Nel silenzio delle gigafactory succede spesso così: un piano nasce, cresce tra slide e sopralluoghi, poi si ferma di colpo. E lascia dietro di sé dati, promesse e una domanda semplice: cosa cambia davvero, adesso?
Nell’ottobre 2024, Ford e LG hanno firmato un accordo di fornitura per 34 GWh di batterie tra il 2026 e il 2030. Una quantità che non è un numero astratto. Con pacchi medi da 70 kWh, parliamo di una capacità sufficiente, in teoria, per circa 480.000 veicoli elettrici in quattro anni. Era una tessera importante nella catena di approvvigionamento di Ford, già fondata su BlueOval SK con SK On, e su progetti LFP negli Stati Uniti.
L’Inflation Reduction Act ha ridisegnato gli incentivi con criteri stringenti su componenti e minerali critici. A valle, i prezzi del litio hanno vissuto un ciclo brusco: picco nel 2022, discesa nel 2023–2024. Gli OEM hanno corretto le traiettorie sugli EV, alternando accelerazioni e frenate. In mezzo, i fornitori di celle – LG Energy Solution compresa – hanno aperto o ampliato impianti in Nord America per restare allineati alle regole e ai tempi di mercato.

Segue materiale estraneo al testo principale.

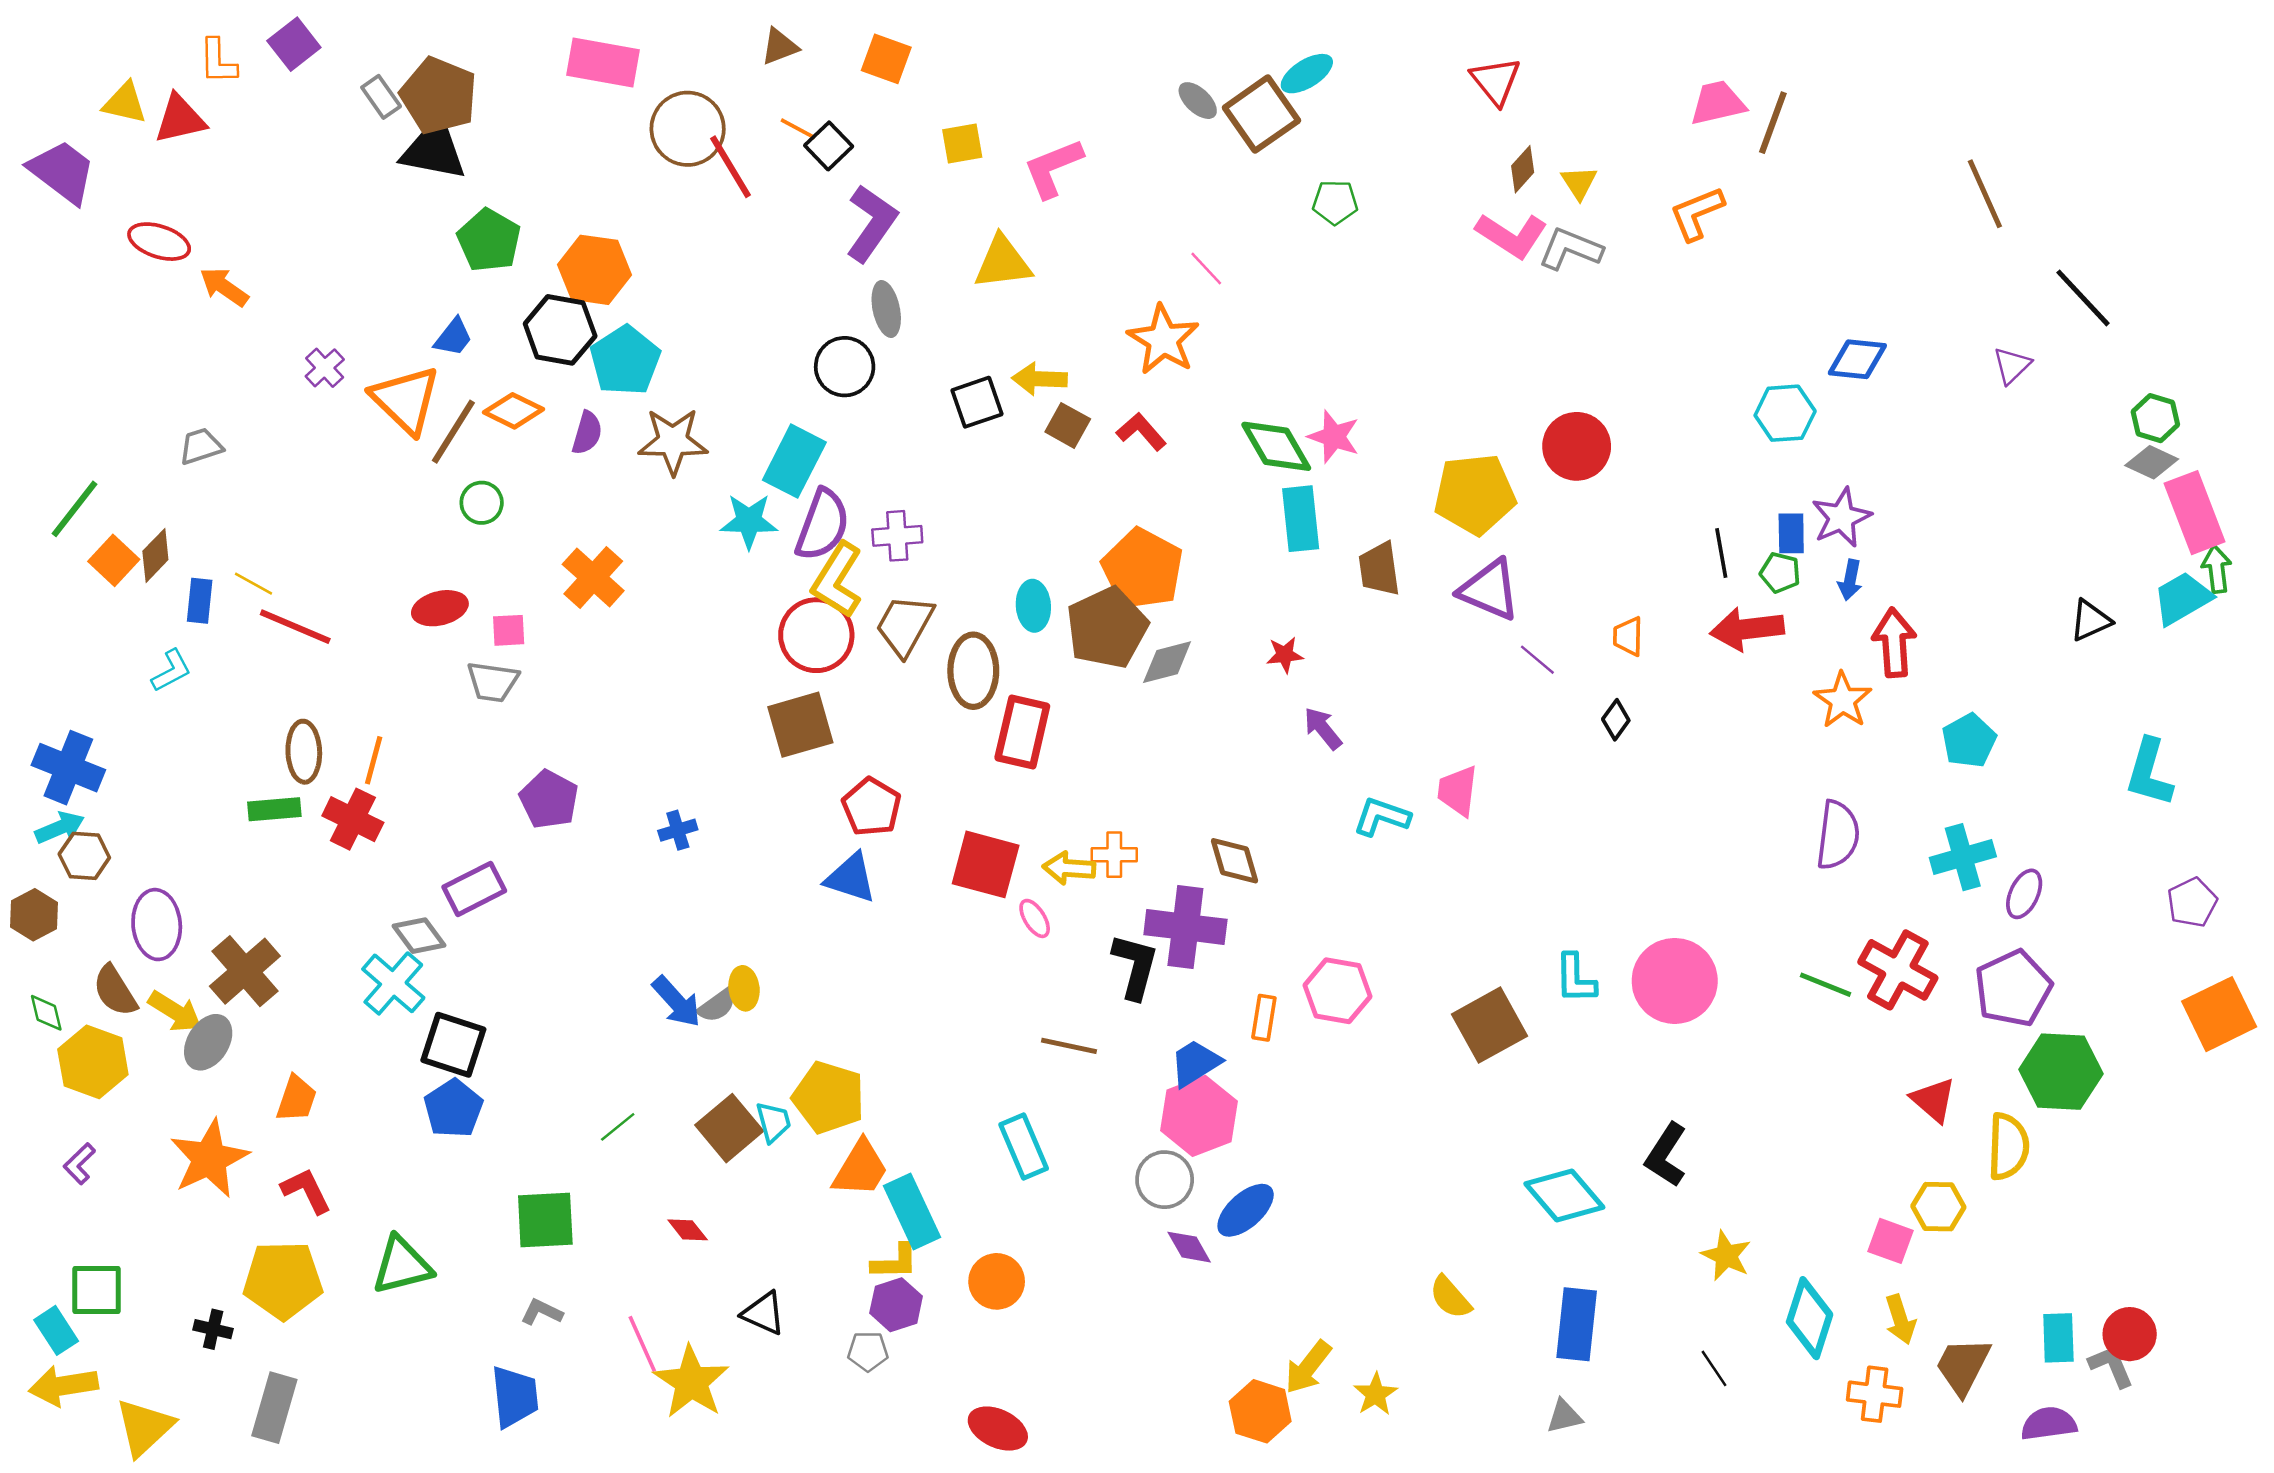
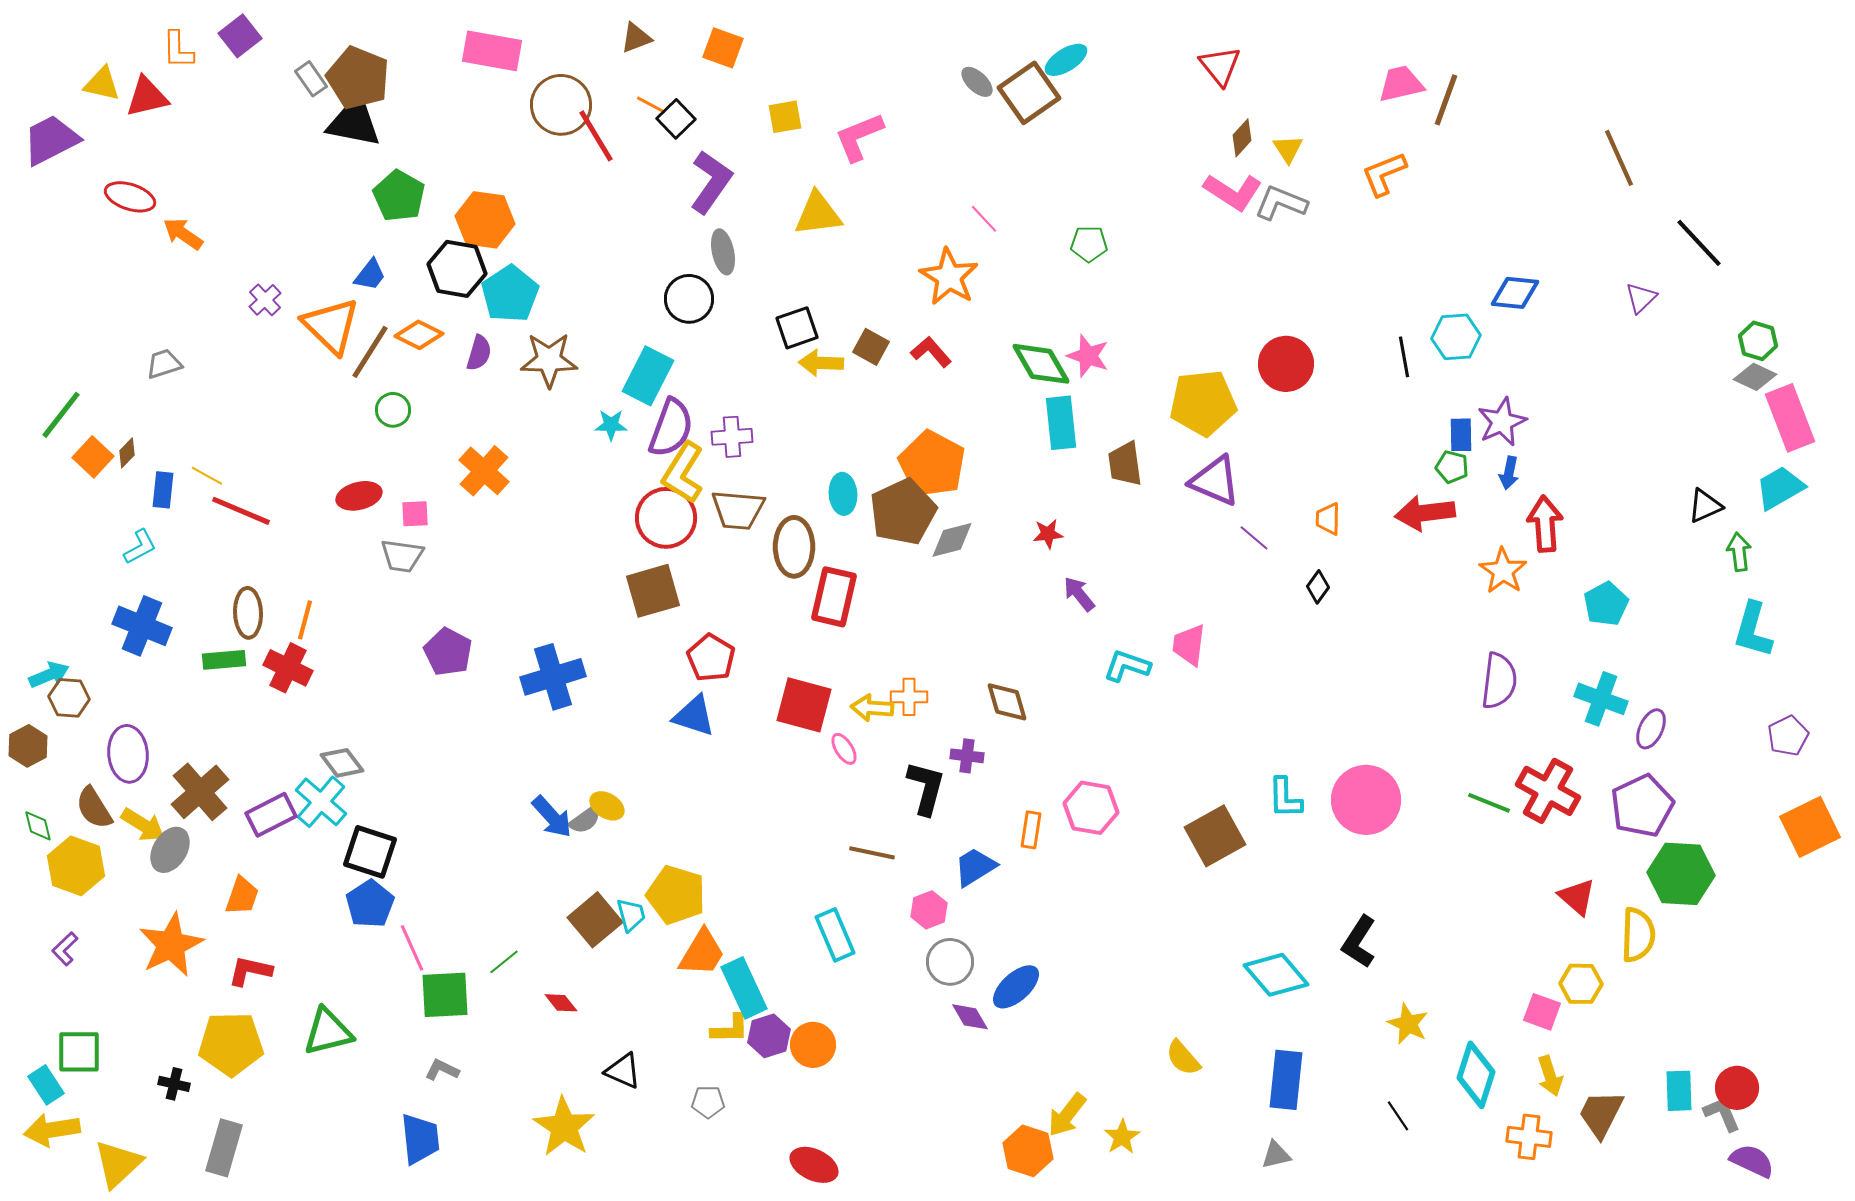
purple trapezoid: (62, 172) -> (51, 140), turned -64
green pentagon: (1335, 202) -> (1089, 244), moved
yellow arrow: (1040, 379) -> (821, 363), moved
cyan star: (749, 521) -> (611, 425), size x0.7
black line: (1721, 553) -> (1404, 357), moved
brown diamond: (155, 555) -> (127, 453), size x0.7
green arrow: (2217, 569) -> (1739, 552), moved
brown trapezoid: (905, 625) -> (738, 510), turned -114
blue cross: (68, 768) -> (142, 626), moved
blue cross: (678, 830) -> (553, 677), size x2.0
cyan cross: (1963, 857) -> (1601, 699), turned 36
purple rectangle: (474, 889) -> (271, 815), moved
purple cross: (1185, 927) -> (967, 756), size x0.5
yellow ellipse: (744, 988) -> (607, 806), turned -52
pink hexagon: (1199, 1116) -> (929, 910), moved, size x0.6
green line: (618, 1127) -> (504, 962), moved
red L-shape: (306, 1191) -> (250, 971), turned -51
purple hexagon: (896, 1305) -> (769, 1036), moved
pink line: (642, 1344) -> (412, 948), moved
purple semicircle: (2049, 1424) -> (1752, 1161), moved, turned 33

Le linee per celle NCM e LFP girano con logiche diverse. Le prime puntano a densità energetica, le seconde a costi più bassi e maggiore robustezza. Questa biforcazione ha influenzato tutte le strategie, Ford inclusa, che negli ultimi due anni ha incrementato l’offerta ibrida e ricalibrato gli investimenti sugli EV pur mantenendo gli impegni principali.
A metà di questo percorso arriva la notizia: Ford ha annullato l’accordo con LG per la fornitura da 34 GWh prevista tra il 2026 e il 2030. Al momento non risultano informazioni pubbliche e definitive sui termini della decisione, su eventuali penali o su un fornitore alternativo. Se non emergono documenti o comunicati ufficiali, la motivazione resta non confermata.
Tre ipotesi plausibili:
– Allineamento ai volumi. Se la domanda EV cresce più lentamente, gli OEM tagliano gli impegni pluriennali. È successo in più settori della mobilità elettrica nel 2023–2024.
– Struttura dei costi. Molti costruttori mirano a pack sotto gli 80–70 $/kWh. Se i conti non tornano, si rinegozia o si cambia rotta.
– Conformità IRA. Le regole su “foreign entity of concern” e contenuto locale sono in evoluzione. Un contratto valido sulla carta potrebbe perdere efficacia se i crediti d’imposta non sono garantiti.
Per Ford, la cancellazione riduce un “cuscinetto” di capacità e impone di ottimizzare ciò che resta: BlueOval SK, le piattaforme EV di prossima generazione, e le filiere LFP domestiche. Per LG, 34 GWh in meno significano riassegnare slot a clienti con pipeline attiva. Il portafoglio non manca: tra GM, Honda e Hyundai-Kia, la domanda di celle ha ancora ancoraggi solidi. Ma la riprogrammazione logistica e finanziaria richiede tempo.
34 GWh sono un programma annuo di una gigafactory di taglia media. Non si sposta con un click. Soprattutto se contratti, trasporti, qualifica dei componenti e capex sono intrecciati.
Solo due punti: l’intesa del 2024 c’era, la partnership per il 2026–2030 ora non c’è più. Tutto il resto – sostituzioni, valori economici, calendario aggiornato – resta senza conferma pubblica. È corretto trattarlo come tale.
Mi resta un’immagine: una sala prove, un pacco celle su banco, i tecnici che annotano curve di scarica. Il futuro dell’auto passa da qui, da decisioni che non fanno rumore ma reindirizzano capitali, progetti, città intere. La domanda è semplice e scomoda: chi detta davvero il ritmo, la tecnologia o la pazienza dei clienti?